Тень ждала ее у палатки.
Она сразу поняла, кто это, и бросилась в объятия Марка. Они молча стояли так некоторое время, тесно прижавшись друг к другу. Понимая друг друга без слов.
– Я слышал, что случилось, – наконец произнес он, – и не мог оставить тебя одну.
Она не знала, кто оповестил Марка и как он получил доступ сюда. Наверное, благодаря статусу агента спецслужб, который открывал перед ним практически все двери, но ей было все равно. Имело значение только его тепло, его запах. Его сила. Людивина подключилась к нему и почувствовала, что ее аккумулятор медленно заряжается. Как ни странно, именно сейчас ей хотелось, чтобы ночь тянулась вечно. Бесконечная ночь для двоих. Они будут плыть в этом равнодушном мире, замкнутые на себя. Защищенные своим союзом. Эгоистичные и полностью открытые только друг другу.
Позже, лежа в его объятиях под просвечивающей тканью палатки, Людивина спросила:
– Ты серьезно говорил насчет кота?
Марк зарылся носом в ее растрепанные волосы, вдохнул их аромат.

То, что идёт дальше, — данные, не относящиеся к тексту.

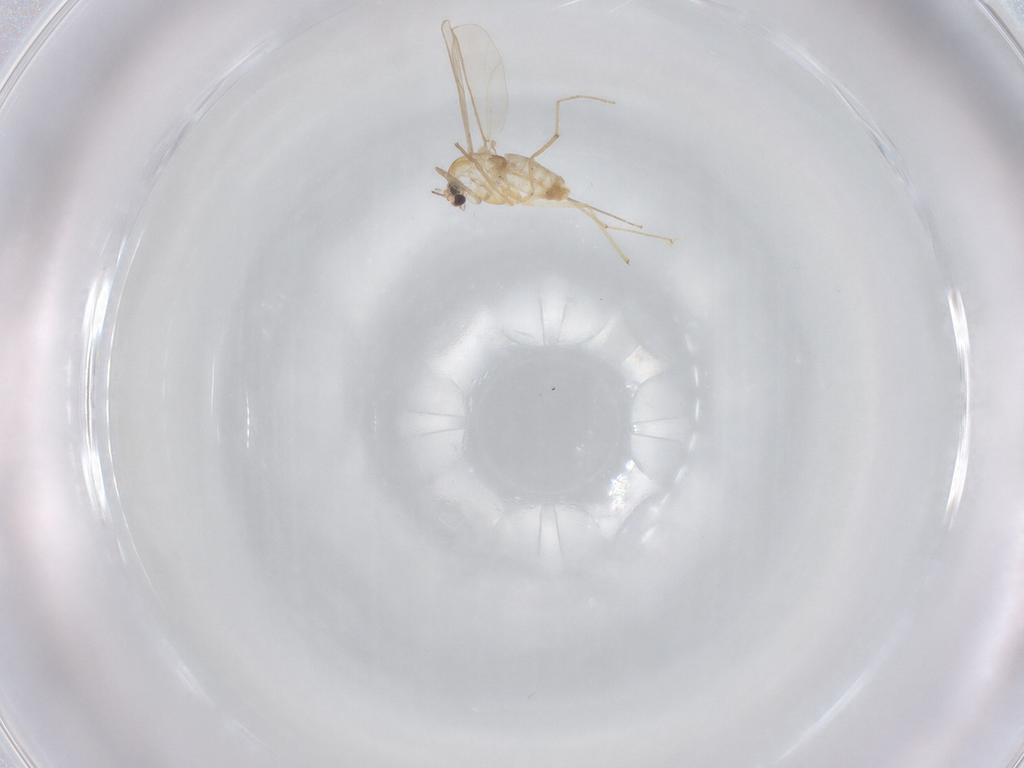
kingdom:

– С тобой я всегда говорю серьезно.
* * *
Рано утром Марку удалось отвезти Людивину на осмотр в больницу Мюлуза, совсем недалеко. Она ничего не сломала, а синяки и ссадины были пустяковыми. Труднее всего оказалось расставаться с любимым человеком. Она поняла, как одиноко ей было в последние несколько дней, как хорошо, когда он рядом. Она то и дело прижималась к нему, держалась за его руку, спрятав пальцы в большой ладони, тыкалась носом в шею. Она чувствовала себя одновременно уязвимой и защищенной. Марк принимал ее, подыгрывал и, казалось, впитывал эти проявления любви. Каждый поддерживал другого по-своему. Полные нежности, они являли собой противоположность тем суровым профи, которыми бывали при исполнении.
– Когда ты уезжаешь? – спросила Людивина, пока они терпеливо ждали результатов обследования, сидя на неудобных стульях в коридоре.

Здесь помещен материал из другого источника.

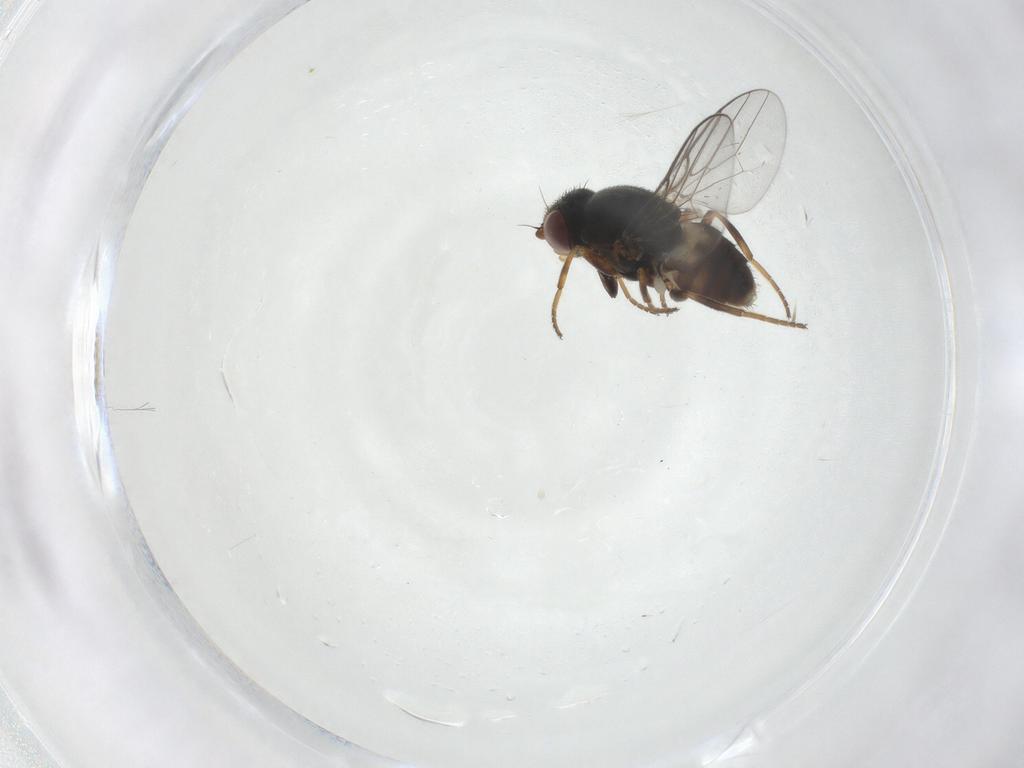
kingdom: Animalia
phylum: Arthropoda
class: Insecta
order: Diptera
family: Chloropidae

– Вот провожу тебя, тогда и отправлюсь.
При мысли, что они снова расстанутся физически, у Людивины скрутило внутренности. Она решила не терять ни секунды и прижалась к нему.

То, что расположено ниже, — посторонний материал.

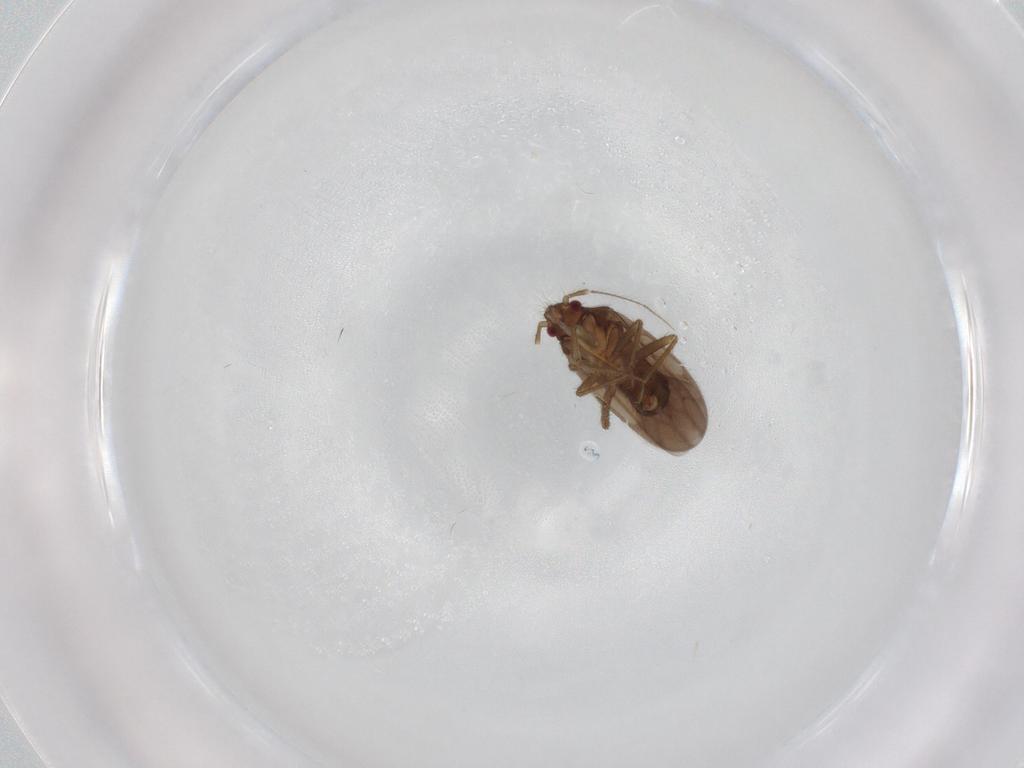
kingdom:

Гильем информировал Людивину о ходе расследования. Сейчас все застопорилось. Она разрывалась между желанием продлить момент счастья здесь, вдали от всего, и потребностью оказаться в гуще событий, почувствовать себя полезной. Она достала из бумажника маленькую семейную фотографию, которую сняла с холодильника Хлои Меньян. Четыре радостных лица, полных надежд на будущее, сияли под холодным неоновым светом ламп. Людивина не могла отвести глаз от Хлои. Такая счастливая…
Она спроецировала себя на Хлою, и это было не на пользу. Ни ей самой, ни следствию. Людивина и сама пережила похищение[8], хотя предпочла похоронить этот эпизод в памяти и вытаскивать только в случае крайней необходимости. Заточение. Ужас. Подавление. Жесточайшая борьба за выживание. Ее похитил не такой извращенец, случай был несопоставимым, но она без труда представляла, что сейчас испытывает Хлоя.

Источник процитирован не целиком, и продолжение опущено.